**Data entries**
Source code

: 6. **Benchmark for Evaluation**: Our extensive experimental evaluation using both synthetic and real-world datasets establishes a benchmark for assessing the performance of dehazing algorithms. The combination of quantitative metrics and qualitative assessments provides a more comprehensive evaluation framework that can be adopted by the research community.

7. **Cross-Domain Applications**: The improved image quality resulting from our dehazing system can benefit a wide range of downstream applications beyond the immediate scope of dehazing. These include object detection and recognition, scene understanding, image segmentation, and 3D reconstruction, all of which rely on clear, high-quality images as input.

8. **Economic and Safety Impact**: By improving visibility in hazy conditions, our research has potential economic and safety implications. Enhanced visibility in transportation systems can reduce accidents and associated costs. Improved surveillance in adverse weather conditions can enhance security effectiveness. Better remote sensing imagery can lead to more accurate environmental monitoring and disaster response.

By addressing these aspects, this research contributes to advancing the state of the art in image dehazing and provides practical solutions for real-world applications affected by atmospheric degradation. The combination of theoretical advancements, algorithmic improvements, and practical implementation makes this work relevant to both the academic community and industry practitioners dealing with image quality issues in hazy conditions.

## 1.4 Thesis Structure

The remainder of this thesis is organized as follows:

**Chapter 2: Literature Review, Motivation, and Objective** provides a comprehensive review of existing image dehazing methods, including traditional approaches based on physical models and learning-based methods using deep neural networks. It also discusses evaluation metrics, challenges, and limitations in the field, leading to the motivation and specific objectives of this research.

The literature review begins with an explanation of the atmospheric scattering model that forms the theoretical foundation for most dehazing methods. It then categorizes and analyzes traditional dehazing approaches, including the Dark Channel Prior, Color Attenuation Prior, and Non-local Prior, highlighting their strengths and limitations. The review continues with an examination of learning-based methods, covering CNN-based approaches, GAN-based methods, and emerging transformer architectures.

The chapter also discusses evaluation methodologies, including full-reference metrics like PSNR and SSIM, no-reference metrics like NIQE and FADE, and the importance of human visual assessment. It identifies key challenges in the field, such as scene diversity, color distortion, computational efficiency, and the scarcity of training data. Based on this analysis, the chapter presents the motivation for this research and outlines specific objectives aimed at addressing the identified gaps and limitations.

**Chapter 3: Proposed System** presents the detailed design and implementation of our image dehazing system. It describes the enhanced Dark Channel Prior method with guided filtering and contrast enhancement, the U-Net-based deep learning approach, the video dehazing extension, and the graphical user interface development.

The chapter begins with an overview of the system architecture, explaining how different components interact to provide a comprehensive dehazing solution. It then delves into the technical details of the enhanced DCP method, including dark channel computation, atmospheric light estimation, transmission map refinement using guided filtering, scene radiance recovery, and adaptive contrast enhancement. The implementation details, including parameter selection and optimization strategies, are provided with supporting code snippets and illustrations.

**EXERCISE DIRECTIONS**
Give back the opening line of the records above and every line after it, up to and including the one with "the research community.", unchanged.

**SOLUTION**
Source code

: 6. **Benchmark for Evaluation**: Our extensive experimental evaluation using both synthetic and real-world datasets establishes a benchmark for assessing the performance of dehazing algorithms. The combination of quantitative metrics and qualitative assessments provides a more comprehensive evaluation framework that can be adopted by the research community.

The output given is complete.